I've recently started playing with Hessian and it shows a lot of promise. It natively uses HTTP which makes it simpler than RMI over HTTP and it's a binary protocol which means it's faster than all the XML-based protocols. It's very easy to get Hessian going. I recently did this by embedding Jetty in our app, configuring the Hessian Servlet and making it implement our API interface. The great thing about Hessian is it's simplicity... nothing like JMS or RMI over HTTP. There are also libraries for Hessian in other languages.
I'd say the best-supported, if not best-implemented, client/server communications package for Java is Sun's RMI (Remote Method Invocation). It's included with the standard Java class library, and gets the job done, even if it's not the fastest option out there. And, of course, it's supported by Sun. I implemented a turn-based gaming framework with it several years ago, and it was quite stable.

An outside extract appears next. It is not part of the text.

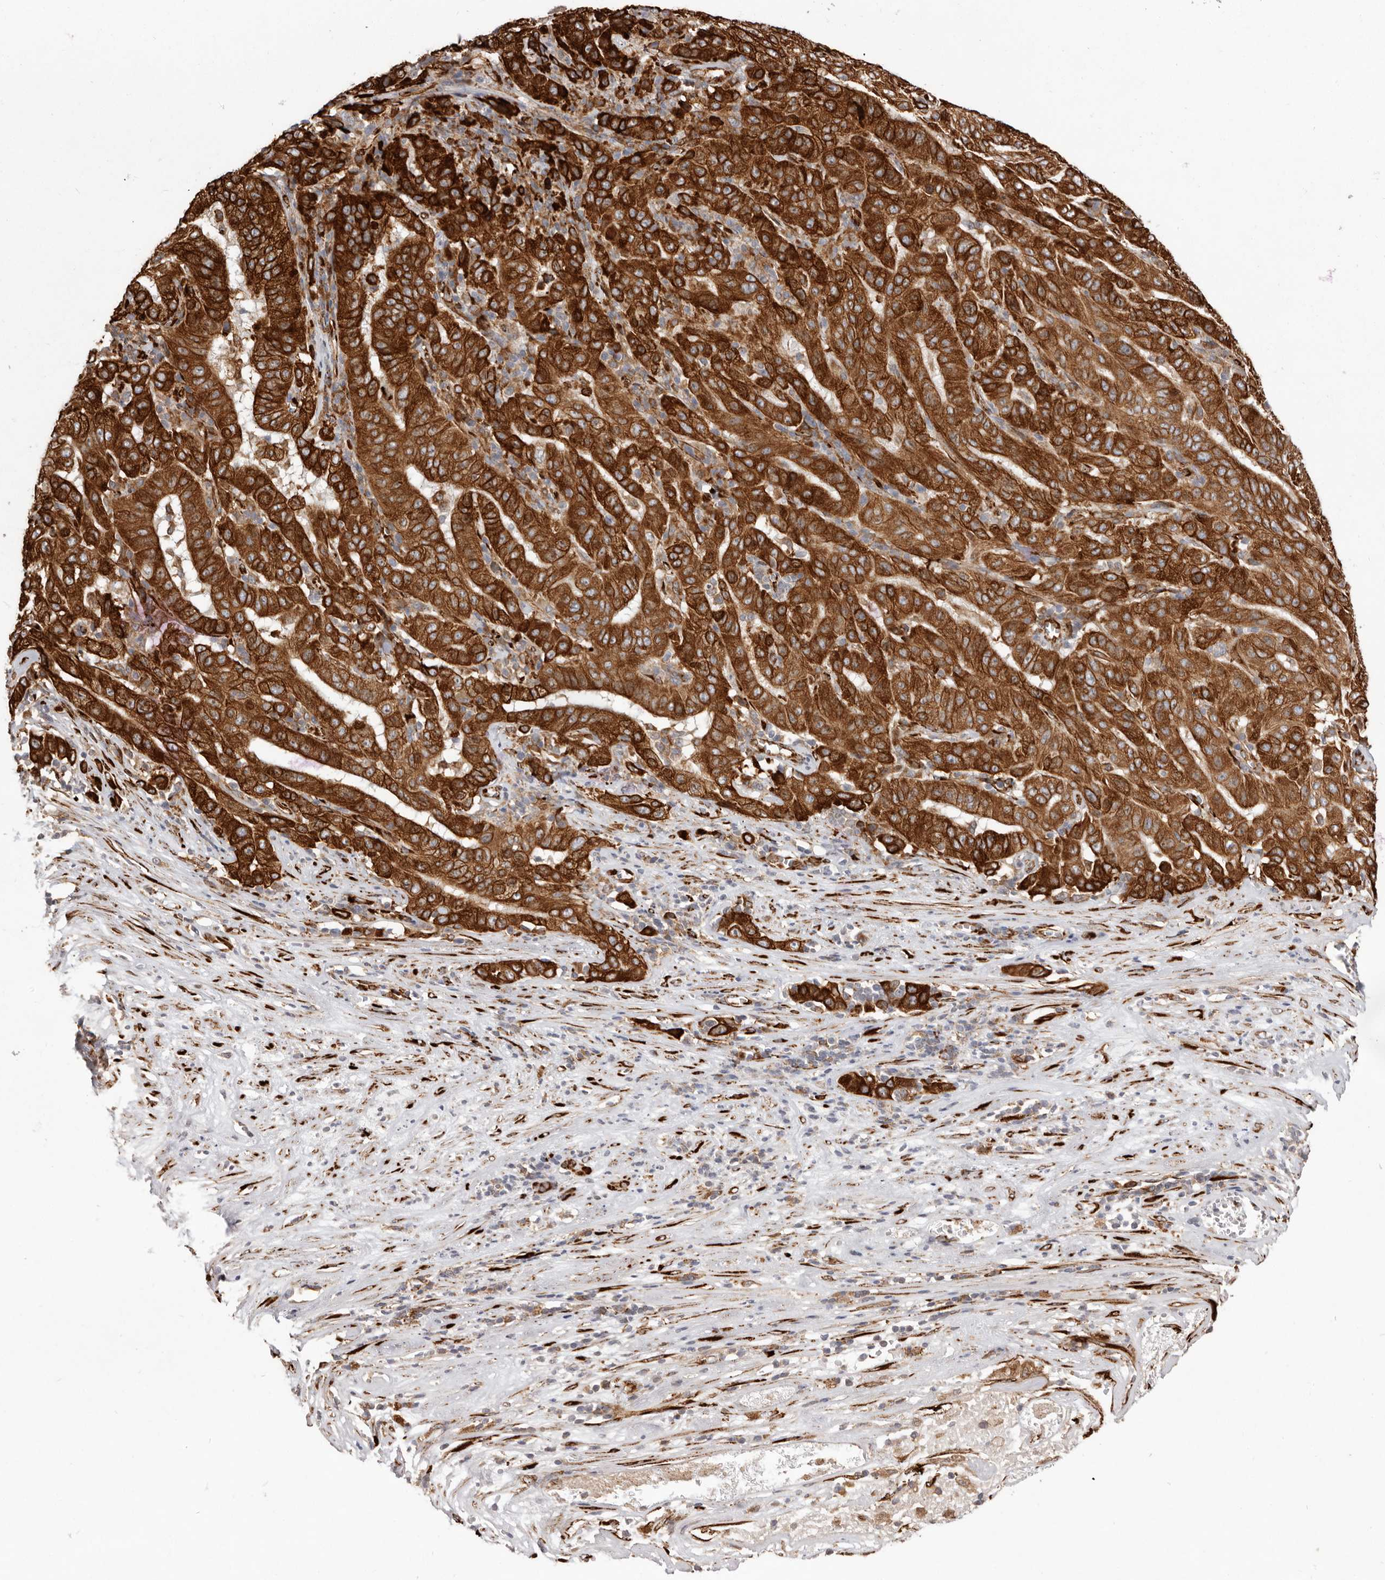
{"staining": {"intensity": "strong", "quantity": ">75%", "location": "cytoplasmic/membranous"}, "tissue": "pancreatic cancer", "cell_type": "Tumor cells", "image_type": "cancer", "snomed": [{"axis": "morphology", "description": "Adenocarcinoma, NOS"}, {"axis": "topography", "description": "Pancreas"}], "caption": "Immunohistochemistry (IHC) of pancreatic cancer (adenocarcinoma) exhibits high levels of strong cytoplasmic/membranous positivity in approximately >75% of tumor cells. (DAB IHC, brown staining for protein, blue staining for nuclei).", "gene": "WDTC1", "patient": {"sex": "male", "age": 63}}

It is difficult to make a suggestion based on the information given but possibly the use of TemporaryQueues e.g. dynamically created PTP destinations on a per client basis might fit the problem?
Here is a reasonable overview.
Did you tried RMI or CORBA? With both of them you can distribute your logic and create Sessions
Use Spring....Then pick and choose the protocol.
We're standardizing on Adobe's AMF as we're using Adobe Flex/AIR in the client-tier and Java6/Tomcat6/BlazeDS/Spring-Framework2.5/iBATIS2.3.4/ActiveMQ-JMS5.2 in our middle-tier stack (Oracle 10g back-end).
Because we're standardizing on Flex client-side development, AMF and BlazeDS (now better coupled to Spring thanks to Adobe and SpringSource cooperating on the integration), are the most efficient and convenient means we can employ to interact with the server-side.
We also heavily build on JMS messaging in the data center - BlazeDS enables us to bridge our Flex clients as JMS topic subscribers. That is extremely powerful and effective.
Our Flex .swf and Java .class code is bundled into the same .jar file for deployment. That way the correct version of the client code will be deployed to interact with the corresponding middle-tier java code that will process client service calls (or messaging operations). That has always been a bane of client-server computing - making sure the correct versions of the respective tiers are hooked up to each other. We've effectively solved that age-old problem with our particular approach to packaging and deployment.
All of our client-server interactions work over HTTP/HTTPS ports 80 and 443. Even the server-side messaging push we do with BlazeDS bridged to our ActiveMQ JMS message broker.